**List of tasks:**
1. In the forum thread about joining ECHO and HIFLD data, why was HIFLD chosen over the DOJ data for carceral facilities?
2. In the forum thread about joining ECHO and HIFLD data, take the part that opens with the words containing "Carceral-Ecologies / Carceral-ECHO-data" and closes with "an easy join.", and swap "HIFLD" for "prison registry" wherever it appears.

**Passage provided:**
Carceral-Ecologies / Carceral-ECHO-data

In this repo we are building tools to assess environmental compliance and enforcement in US prisons, jails and detention centers
GNU General Public License v3.0
7 stars 5 forks source link

Joining ECHO and HIFLD data to filter for carceral faclities #1

Open shapironick opened 4 years ago

shapironick commented 4 years ago

The first step to analyzing the EPA data as they relate to carceral facilities is to filter the data immense ECHO data set down to just carceral facilities. We have identified HIFLD as the best data set for carceral facilities as the DOJ data is over a decade old. Performing this join is easier said than done as the ECHO data do not have consistent industry labeling (SIC or NAICS codes) that would make for an easy join.

Executing a spatial join between the lat and long of ECHO data and the shapefiles of HIFLD appears difficult because the vast majority of lat/long data in ECHO are zipcode centroids.

This issue is to discuss how to do a "fuzzy join" and the workflow will be linked to in a new file in the repo.

shapironick commented 4 years ago

@ericnost pointed out that the data on EPA's web portal has seemingly good location data that is sourced from the FRS database. So perhaps we could join the ECHO data with the FRS location data and then perform the spatial joins with the HIFLD data from there? (thanks, Eric!)

shapironick commented 4 years ago

Hi @lindsaypoirier and @klfranco I'm wondering if part of the joining issue is the assumption that ECHO does indeed have all of the carceral facilities listed. @nathanqtran922 is doing some preliminary work, looking at MS and is finding that the vast majority of facilities in the prison sheet are not in the echo database. It looks like it may be the much more numerous but smaller facilities are not registered. But we're investigating now. This could also be a deep south thing whereas the regulatory might of CA might have them all registered.

lindsaypoirier commented 4 years ago

Do you think that the FRS registry would definitely have all of the carceral facilities listed? It would definitely be a reason why the join is producing only 25% results if only 25% of the facilities are in ECHO.

**Records provided:**
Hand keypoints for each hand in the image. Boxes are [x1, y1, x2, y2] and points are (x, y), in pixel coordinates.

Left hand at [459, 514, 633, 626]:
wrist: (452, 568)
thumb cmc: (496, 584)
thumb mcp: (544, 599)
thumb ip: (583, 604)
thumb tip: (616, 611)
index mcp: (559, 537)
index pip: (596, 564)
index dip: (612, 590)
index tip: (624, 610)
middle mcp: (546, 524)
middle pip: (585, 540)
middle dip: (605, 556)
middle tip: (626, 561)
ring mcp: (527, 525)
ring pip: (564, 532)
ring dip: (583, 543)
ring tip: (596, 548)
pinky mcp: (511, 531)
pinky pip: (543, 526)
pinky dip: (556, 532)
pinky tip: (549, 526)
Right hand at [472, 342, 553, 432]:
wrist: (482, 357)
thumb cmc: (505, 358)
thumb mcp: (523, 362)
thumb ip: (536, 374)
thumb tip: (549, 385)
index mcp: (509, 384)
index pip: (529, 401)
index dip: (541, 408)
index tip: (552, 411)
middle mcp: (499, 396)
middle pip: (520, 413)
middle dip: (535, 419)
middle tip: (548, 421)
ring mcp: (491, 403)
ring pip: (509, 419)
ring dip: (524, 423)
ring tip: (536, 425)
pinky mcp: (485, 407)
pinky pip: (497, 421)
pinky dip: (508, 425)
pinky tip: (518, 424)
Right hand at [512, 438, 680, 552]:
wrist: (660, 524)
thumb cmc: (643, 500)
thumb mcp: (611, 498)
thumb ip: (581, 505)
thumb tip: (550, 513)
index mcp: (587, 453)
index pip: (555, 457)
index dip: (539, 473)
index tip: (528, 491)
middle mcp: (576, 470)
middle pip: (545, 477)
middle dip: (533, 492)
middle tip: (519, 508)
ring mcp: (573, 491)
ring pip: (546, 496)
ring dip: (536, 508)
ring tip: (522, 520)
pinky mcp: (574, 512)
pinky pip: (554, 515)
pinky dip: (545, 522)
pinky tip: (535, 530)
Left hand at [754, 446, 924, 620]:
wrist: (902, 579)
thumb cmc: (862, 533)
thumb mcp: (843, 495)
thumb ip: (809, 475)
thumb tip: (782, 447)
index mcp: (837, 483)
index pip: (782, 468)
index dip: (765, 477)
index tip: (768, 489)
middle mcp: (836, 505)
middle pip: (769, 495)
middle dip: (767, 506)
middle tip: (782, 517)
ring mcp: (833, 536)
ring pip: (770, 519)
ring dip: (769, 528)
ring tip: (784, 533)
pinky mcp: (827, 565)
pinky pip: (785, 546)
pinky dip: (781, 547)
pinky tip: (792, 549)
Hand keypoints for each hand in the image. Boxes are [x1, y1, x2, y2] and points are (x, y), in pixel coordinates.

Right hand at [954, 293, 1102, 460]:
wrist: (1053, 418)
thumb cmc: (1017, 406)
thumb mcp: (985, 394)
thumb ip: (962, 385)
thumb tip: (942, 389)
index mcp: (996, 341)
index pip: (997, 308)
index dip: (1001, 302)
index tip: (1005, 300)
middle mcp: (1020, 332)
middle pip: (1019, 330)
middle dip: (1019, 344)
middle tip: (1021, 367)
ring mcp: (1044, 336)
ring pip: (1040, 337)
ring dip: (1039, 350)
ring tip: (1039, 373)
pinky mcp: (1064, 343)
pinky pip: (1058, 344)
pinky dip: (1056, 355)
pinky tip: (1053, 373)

* * *

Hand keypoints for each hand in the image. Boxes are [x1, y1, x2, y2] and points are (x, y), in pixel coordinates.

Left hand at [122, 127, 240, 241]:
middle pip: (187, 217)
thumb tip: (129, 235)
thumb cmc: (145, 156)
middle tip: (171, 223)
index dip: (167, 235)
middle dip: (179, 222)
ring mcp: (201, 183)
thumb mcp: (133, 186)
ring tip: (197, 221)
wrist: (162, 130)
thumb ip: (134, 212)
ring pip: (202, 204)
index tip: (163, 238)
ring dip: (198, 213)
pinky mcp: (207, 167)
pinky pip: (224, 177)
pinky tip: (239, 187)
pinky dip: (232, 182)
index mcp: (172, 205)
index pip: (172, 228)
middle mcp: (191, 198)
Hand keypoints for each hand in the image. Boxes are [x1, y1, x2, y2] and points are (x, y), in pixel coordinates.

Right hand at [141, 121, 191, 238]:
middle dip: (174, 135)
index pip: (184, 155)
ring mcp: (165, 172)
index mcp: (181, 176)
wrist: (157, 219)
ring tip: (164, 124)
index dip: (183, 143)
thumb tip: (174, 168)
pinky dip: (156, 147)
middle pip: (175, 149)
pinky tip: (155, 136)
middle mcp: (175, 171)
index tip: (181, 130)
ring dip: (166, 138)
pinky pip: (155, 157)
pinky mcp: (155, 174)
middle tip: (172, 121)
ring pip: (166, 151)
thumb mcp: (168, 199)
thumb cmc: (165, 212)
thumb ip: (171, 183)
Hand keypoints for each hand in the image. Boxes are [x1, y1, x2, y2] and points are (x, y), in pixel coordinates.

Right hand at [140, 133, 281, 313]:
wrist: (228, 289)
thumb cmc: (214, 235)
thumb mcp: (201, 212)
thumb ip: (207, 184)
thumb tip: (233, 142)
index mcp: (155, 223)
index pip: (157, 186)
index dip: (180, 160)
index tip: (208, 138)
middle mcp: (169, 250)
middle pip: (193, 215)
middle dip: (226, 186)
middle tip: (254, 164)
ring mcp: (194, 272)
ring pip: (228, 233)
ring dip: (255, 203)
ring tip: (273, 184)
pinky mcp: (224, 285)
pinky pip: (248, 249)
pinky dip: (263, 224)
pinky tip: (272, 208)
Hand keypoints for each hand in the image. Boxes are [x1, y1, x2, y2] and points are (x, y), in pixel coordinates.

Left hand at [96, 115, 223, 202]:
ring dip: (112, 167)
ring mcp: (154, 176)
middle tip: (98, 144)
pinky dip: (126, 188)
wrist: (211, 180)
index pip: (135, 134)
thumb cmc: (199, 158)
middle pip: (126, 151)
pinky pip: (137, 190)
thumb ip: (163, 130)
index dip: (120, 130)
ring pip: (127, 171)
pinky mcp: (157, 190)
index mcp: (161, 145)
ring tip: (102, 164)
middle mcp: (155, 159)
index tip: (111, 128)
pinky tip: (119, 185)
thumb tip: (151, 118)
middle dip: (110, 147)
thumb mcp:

**Exercise responses:**
1. The DOJ data is over a decade old.

2.
Carceral-Ecologies / Carceral-ECHO-data

In this repo we are building tools to assess environmental compliance and enforcement in US prisons, jails and detention centers
GNU General Public License v3.0
7 stars 5 forks source link

Joining ECHO and prison registry data to filter for carceral faclities #1

Open shapironick opened 4 years ago

shapironick commented 4 years ago

The first step to analyzing the EPA data as they relate to carceral facilities is to filter the data immense ECHO data set down to just carceral facilities. We have identified prison registry as the best data set for carceral facilities as the DOJ data is over a decade old. Performing this join is easier said than done as the ECHO data do not have consistent industry labeling (SIC or NAICS codes) that would make for an easy join.